§ **Exercise aim**
The answer should be each line of the records that contains the word "dengan"; please copy them all.

╭─ Input for this task

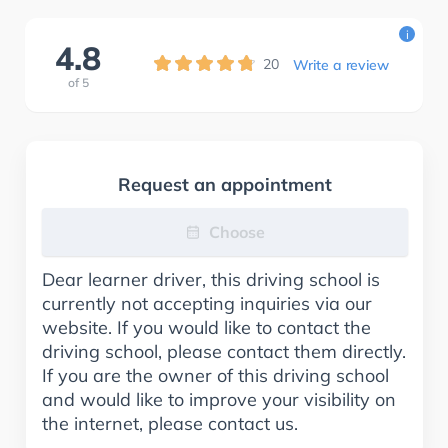
i
4.8
20
Write a review
of
5
Request an appointment
Choose
Dear learner driver, this driving school is
currently not accepting inquiries via our
website. If you would like to contact the
driving school, please contact them directly.
If you are the owner of this driving school
and would like to improve your visibility on
the internet, please contact us.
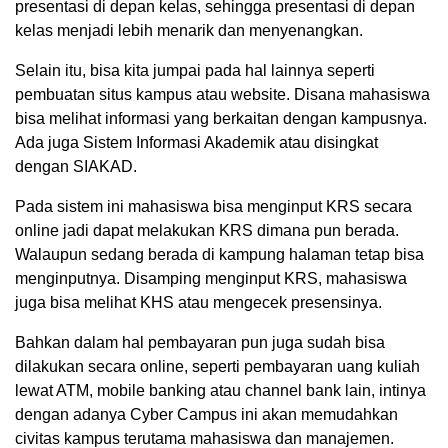
presentasi di depan kelas, sehingga presentasi di depan
kelas menjadi lebih menarik dan menyenangkan.
Selain itu, bisa kita jumpai pada hal lainnya seperti
pembuatan situs kampus atau website. Disana mahasiswa
bisa melihat informasi yang berkaitan dengan kampusnya.
Ada juga Sistem Informasi Akademik atau disingkat
dengan SIAKAD.
Pada sistem ini mahasiswa bisa menginput KRS secara
online jadi dapat melakukan KRS dimana pun berada.
Walaupun sedang berada di kampung halaman tetap bisa
menginputnya. Disamping menginput KRS, mahasiswa
juga bisa melihat KHS atau mengecek presensinya.
Bahkan dalam hal pembayaran pun juga sudah bisa
dilakukan secara online, seperti pembayaran uang kuliah
lewat ATM, mobile banking atau channel bank lain, intinya
dengan adanya Cyber Campus ini akan memudahkan
civitas kampus terutama mahasiswa dan manajemen.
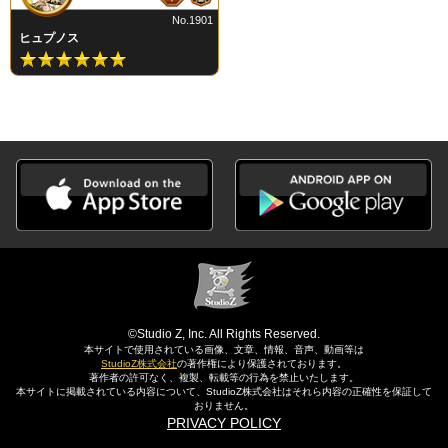
No.1901
ヒュプノス
©Studio Z, Inc. All Rights Reserved.
本サイトで使用されている画像、文章、情報、音声、動画等は
StudioZ株式会社
の著作権により保護されております。
著作者の許可なく、複製、転載等の行為を禁止いたします。
本サイトに掲載されている内容について、StudioZ株式会社はそれら内容の正確性を保証して
おりません。
PRIVACY POLICY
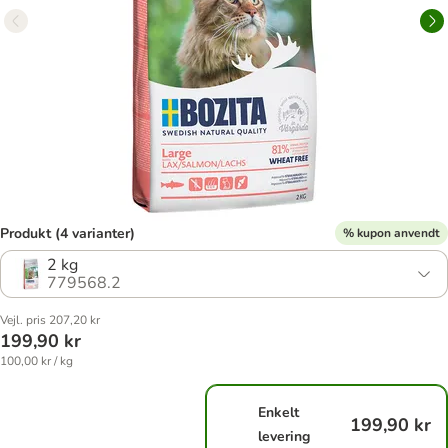
Produkt (4 varianter)
% kupon anvendt
2 kg
779568.2
Vejl. pris 207,20 kr
199,90 kr
100,00 kr / kg
Enkelt
199,90 kr
levering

╰─

§ **Reply**
bisa melihat informasi yang berkaitan dengan kampusnya.
dengan SIAKAD.
dengan adanya Cyber Campus ini akan memudahkan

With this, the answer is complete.